Taiwanese electronics maker BenQ plans to continue to focus on e-readers instead of developing a tablet device similar to Apple's iPad, and believes a color version of its nReader due out later this year will be one of the keys to winning the market.
"The screen is the key," said Danny Yao, a vice president at the company. "Reading on an LCD screen isn't natural, it makes your eyes tired.
"E-reader screens are designed with no backlight, so you can read for hours and hours without discomfort and e-reader screens also use less power, so your battery lasts for days, not hours," he said.

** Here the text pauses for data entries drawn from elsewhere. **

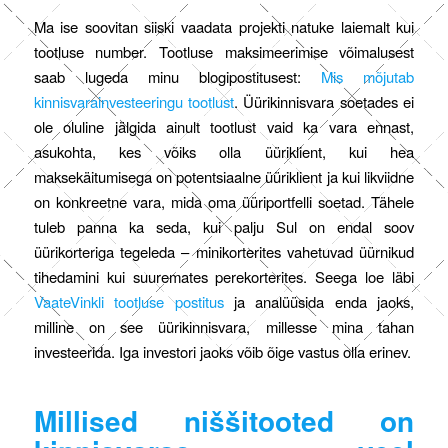
Ma ise soovitan siiski vaadata projekti natuke laiemalt kui
tootluse number. Tootluse maksimeerimise võimalusest
saab lugeda minu blogipostitusest:
Mis mõjutab
kinnisvarainvesteeringu tootlust
. Üürikinnisvara soetades ei
ole oluline jälgida ainult tootlust vaid ka vara ennast,
asukohta, kes võiks olla üüriklient, kui hea
maksekäitumisega on potentsiaalne üüriklient ja kui likviidne
on konkreetne vara, mida oma üüriportfelli soetad. Tähele
tuleb panna ka seda, kui palju Sul on endal soov
üürikorteriga tegeleda – minikorterites vahetuvad üürnikud
tihedamini kui suuremates perekorterites. Seega loe läbi
VaateVinkli tootluse postitus
ja analüüsida enda jaoks,
milline on see üürikinnisvara, millesse mina tahan
investeerida. Iga investori jaoks võib õige vastus olla erinev.
Millised niššitooted on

Comparisons between the two products are not easy because they perform such different functions. E-readers are made for reading books, magazines, comics, documents and other material, while tablets such as the iPad are made for Internet browsing and watching video, as well as reading. The difference in the screen is the LCD screen on tablet devices, including the iPad, and its backlight, which requires more power. E-reader screens use very little power.

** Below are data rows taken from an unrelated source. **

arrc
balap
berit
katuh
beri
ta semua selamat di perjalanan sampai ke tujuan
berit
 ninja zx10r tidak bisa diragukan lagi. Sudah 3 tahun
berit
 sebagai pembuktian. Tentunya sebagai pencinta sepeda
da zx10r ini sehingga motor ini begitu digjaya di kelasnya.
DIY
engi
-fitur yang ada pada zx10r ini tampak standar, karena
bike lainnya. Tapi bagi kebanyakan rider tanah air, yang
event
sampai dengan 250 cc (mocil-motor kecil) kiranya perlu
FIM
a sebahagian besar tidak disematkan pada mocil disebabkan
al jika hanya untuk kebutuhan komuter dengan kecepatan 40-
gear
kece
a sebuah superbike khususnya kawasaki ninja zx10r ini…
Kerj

Eye comfort when using digital displays is another matter. Comfort can be increased by making sure the light surrounding the display is no more than three times nor less than 1/3 the luminance of the display, according to Jim Sheedy, a doctor of optometry at Pacific University College of Optometry in Portland, Oregon.
The kind of display doesn't matter, he said. Discomfort comes about when the surrounding light is significantly different than the luminance of the display.
BenQ plans to offer a color screen version of its nReader later this year to compete against the color screens of a tablet computer, but the color nReader still won't be ready for any kind of video function. "Video will come in the next generation of color nReaders," said Yao.
BenQ launched the original nReader in January for around US$280. The device sports a 6-inch touchscreen and plays music in addition to displaying e-books. It's already on sale in Asian markets, including Taiwan and Japan.